Por lo tanto, si todo puede cambiar, quiere decir que lo que sientes y piensas también, y que, quizás, desaparecer de plano no soluciona nada. Métele todo el floro filosófico de tu preferencia respecto a la muerte y el más allá, pero en esta vida, se crean más problemas de los que se solucionan. Por no hablar del trauma que dejas en la gente que te rodea: así no creas que alguien te quiere, saber que alguien de tu entorno muere es un golpe del que muchos no se recuperan. Así creas que esa persona no te quiere, ¿realmente quieres que se pase el resto de su vida pensando en eso?

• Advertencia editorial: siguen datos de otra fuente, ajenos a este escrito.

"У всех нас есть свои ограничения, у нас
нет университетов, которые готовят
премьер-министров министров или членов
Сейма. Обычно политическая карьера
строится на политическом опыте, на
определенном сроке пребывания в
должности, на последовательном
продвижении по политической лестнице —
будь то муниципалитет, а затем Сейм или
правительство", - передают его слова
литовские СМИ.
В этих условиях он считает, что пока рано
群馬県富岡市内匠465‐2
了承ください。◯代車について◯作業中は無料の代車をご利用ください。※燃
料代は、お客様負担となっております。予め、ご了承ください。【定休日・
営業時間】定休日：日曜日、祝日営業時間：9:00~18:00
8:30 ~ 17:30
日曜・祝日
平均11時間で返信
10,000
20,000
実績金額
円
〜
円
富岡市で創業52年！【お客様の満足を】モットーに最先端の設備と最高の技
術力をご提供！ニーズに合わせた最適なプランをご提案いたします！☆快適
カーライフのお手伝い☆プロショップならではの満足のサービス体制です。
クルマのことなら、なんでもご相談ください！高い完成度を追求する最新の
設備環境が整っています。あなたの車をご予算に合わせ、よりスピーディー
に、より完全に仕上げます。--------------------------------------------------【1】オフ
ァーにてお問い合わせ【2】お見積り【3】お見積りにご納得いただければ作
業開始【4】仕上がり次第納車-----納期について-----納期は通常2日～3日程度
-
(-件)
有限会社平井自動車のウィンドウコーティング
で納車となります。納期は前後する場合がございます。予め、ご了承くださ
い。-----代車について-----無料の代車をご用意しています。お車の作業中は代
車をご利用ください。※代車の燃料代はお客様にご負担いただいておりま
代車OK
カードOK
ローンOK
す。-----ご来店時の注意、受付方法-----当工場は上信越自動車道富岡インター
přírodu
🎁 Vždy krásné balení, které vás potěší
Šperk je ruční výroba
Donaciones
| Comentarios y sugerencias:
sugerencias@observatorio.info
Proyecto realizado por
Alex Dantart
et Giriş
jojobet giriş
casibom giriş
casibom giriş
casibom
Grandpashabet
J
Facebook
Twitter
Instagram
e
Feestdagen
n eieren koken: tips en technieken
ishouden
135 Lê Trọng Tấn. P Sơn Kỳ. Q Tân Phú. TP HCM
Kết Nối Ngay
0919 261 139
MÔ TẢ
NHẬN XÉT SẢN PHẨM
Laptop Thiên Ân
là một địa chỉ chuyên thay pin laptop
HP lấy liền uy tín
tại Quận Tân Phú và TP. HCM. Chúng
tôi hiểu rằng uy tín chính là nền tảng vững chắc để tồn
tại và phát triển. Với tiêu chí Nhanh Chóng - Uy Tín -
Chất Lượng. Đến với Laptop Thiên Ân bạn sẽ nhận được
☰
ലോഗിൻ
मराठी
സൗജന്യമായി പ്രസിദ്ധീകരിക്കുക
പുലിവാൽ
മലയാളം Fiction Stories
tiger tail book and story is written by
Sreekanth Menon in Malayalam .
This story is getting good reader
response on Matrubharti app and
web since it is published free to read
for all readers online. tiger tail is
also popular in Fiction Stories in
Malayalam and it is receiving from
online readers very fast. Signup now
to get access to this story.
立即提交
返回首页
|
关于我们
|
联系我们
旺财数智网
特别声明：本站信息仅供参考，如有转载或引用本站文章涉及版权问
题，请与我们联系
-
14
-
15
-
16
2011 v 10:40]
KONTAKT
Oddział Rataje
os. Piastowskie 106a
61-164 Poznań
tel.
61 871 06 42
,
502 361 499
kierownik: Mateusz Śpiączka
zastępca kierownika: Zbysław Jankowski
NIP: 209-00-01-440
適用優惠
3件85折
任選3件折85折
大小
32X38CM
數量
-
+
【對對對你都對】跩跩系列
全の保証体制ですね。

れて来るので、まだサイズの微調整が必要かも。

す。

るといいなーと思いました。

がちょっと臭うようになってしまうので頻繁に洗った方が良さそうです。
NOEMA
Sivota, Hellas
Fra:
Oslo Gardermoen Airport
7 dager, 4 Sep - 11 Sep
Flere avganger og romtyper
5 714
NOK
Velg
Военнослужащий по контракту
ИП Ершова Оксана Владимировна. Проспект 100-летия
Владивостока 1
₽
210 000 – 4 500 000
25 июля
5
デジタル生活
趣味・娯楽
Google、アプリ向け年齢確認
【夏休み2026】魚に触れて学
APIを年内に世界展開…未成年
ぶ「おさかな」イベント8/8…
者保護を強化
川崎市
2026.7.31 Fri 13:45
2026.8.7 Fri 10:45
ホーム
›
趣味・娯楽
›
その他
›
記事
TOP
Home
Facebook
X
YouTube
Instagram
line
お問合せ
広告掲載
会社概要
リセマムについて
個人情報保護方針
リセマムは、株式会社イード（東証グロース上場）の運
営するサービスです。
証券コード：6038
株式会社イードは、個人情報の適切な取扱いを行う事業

Sí, ya sé: “no deberías hacer o dejar de hacer cosas por otros, sino por ti misma”.

Lo sé. Pero aún no aprendo a pensar primero en mí. Sí, ya sé que debería, pero no me funciona, pues. Me sirve pensar esto, y en casos de emergencia, mientras funcione, vale, creo yo.

El punto es el siguiente: cuando estés en una situación complicada en la que sientas que tienes que ser drástico, para un momento. Pon pausa y concéntrate en pequeñas acciones, rutinarias y automáticas si quieres, que te permitan distraerte para que, al rato y con la cabeza más fría, puedas realmente sopesar tu situación. No permitas que el calor de una discusión, o la intensidad de una emoción, dirijan las acciones que vas a tomar, porque es muy probable que te arrepientas luego.

Y si tu caso es el de no tener episodios como éste sino más bien tener una idea fija durante semanas o meses y aún así no ver la forma de que ésta cambie, o que tu situación mejore, entonces dale dos cosas: análisis externo y tiempo. A veces pensamos que estamos en situaciones imposibles que no tienen arreglo y que la vida en adelante va a ser miserable, y no te lo negaré, algunos días yo lo creo también. Me habré librado de las consecuencias de “querer desaparecerme” ese día, pero sigo molesta conmigo misma en cierto nivel y sigo creyendo que nunca voy a ser feliz y blah blah blah (no estoy pidiendo que me convenzan de lo contrario, estoy compartiendo). ¿Pero sabes una cosa? Distraerme, hacer cosas que me gusta hacer, dormir, y sobre todo, hacer algo por trabajar esa creencia, ayuda notablemente a cambiar la situación y finalmente encontrar medidas a tomar que me den satisfacción.

Todo cambia. Todo pasa. Por más que algo parezca que no tiene fin, como esta pandemia, el momento llega.

Ten paciencia, sé amable contigo mismo, y no tomes decisiones cuando tengas una emoción muy intensa.